Check your understanding:
[A] Translate this sentence from the passage on abortion and the infusion of the soul into French: "There is not a unanimous tradition on this point and authors are as yet in disagreement."
[B] In the passage on abortion and the infusion of the soul, what is nidation said to be?

Extracted text:
Good. That’s a start. Now give us your philosophical argument in opposition to the Catholic teaching cited that would make the killing of that life a moral act.
You’re on.
 
This declaration expressly leaves aside the question of the moment when the spiritual soul is infused. There is not a unanimous tradition on this point and authors are as yet in disagreement. For some it dates from the first instant; for others it could not at least precede nidation (the implantation of the blastocyst).
I find this line of argument entirely irrelevant to the abortion debate. Let’s say for the sake of argument that there is a moment in which the soul is infused that is somehow down the road some days or weeks from conception. The inevitability of the infusion of the soul, makes a whole argument about “when” seems silly. If the infusion of the soul is inevitable, then abortion always murders a person with a soul, whether they technically have received it or not. To claim a moment of infusion at any point other than conception, in today’s world, given what we know about scientifically about conception and very early fetal development, seems like justifying abortion on the basis of a technicality.

Entries provided:
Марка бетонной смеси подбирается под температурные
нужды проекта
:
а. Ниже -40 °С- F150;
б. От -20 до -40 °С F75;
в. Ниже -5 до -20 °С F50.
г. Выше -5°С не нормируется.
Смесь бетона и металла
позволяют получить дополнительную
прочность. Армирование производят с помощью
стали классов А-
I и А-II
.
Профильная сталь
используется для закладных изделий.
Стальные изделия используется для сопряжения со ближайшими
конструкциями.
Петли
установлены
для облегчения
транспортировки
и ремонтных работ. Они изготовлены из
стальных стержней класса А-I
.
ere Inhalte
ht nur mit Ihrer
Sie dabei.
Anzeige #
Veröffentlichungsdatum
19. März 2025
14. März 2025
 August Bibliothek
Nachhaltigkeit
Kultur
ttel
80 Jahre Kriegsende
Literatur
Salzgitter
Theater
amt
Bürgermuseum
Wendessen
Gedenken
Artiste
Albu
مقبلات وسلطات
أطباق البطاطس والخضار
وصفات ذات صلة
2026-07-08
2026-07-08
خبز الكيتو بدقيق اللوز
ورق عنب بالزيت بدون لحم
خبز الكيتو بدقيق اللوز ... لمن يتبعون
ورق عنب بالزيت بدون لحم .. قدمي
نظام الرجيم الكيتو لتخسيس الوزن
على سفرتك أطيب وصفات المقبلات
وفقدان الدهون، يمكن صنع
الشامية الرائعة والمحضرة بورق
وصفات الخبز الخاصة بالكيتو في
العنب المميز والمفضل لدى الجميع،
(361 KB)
--
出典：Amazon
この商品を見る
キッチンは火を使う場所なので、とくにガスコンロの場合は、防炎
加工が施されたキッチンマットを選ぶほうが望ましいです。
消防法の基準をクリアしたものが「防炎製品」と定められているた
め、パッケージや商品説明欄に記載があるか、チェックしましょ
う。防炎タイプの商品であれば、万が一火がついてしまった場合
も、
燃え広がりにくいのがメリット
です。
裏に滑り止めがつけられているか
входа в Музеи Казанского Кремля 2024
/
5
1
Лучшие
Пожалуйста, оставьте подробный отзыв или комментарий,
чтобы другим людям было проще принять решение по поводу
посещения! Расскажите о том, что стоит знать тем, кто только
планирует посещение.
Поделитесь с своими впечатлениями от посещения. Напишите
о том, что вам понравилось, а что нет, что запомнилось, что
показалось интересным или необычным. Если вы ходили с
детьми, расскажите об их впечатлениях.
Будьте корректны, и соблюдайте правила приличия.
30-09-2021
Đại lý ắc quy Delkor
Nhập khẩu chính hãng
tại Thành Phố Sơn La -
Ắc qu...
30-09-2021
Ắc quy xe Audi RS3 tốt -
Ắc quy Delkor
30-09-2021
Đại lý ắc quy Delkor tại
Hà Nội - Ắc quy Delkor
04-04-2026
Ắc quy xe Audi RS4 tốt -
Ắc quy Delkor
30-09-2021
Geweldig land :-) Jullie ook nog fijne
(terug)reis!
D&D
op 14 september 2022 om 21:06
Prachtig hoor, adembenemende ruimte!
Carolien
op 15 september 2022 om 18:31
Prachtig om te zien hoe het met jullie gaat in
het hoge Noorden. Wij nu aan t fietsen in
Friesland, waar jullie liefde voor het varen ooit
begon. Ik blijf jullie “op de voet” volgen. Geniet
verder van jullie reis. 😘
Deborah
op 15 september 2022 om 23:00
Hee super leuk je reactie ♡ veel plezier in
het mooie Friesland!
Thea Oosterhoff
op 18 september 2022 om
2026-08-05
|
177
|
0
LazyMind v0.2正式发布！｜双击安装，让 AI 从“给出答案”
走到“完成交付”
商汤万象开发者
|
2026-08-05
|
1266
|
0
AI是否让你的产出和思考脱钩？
* * *
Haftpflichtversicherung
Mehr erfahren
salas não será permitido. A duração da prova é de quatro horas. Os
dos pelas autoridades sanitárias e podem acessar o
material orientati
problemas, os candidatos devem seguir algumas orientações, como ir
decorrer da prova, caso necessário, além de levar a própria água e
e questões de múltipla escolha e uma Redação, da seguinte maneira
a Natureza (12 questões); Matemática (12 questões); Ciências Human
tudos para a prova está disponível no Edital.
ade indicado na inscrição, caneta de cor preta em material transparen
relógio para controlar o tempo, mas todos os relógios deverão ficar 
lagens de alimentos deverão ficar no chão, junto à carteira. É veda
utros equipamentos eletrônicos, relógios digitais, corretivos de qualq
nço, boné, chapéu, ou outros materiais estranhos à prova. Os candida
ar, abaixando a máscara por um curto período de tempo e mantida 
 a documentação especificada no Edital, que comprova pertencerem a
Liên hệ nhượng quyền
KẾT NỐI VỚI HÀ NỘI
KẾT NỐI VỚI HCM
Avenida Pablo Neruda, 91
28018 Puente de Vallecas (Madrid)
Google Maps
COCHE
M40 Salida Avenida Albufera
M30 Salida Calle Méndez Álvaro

Results:
[A] Il n'existe pas de tradition unanime sur ce point et les auteurs sont encore en désaccord.

[B] The implantation of the blastocyst.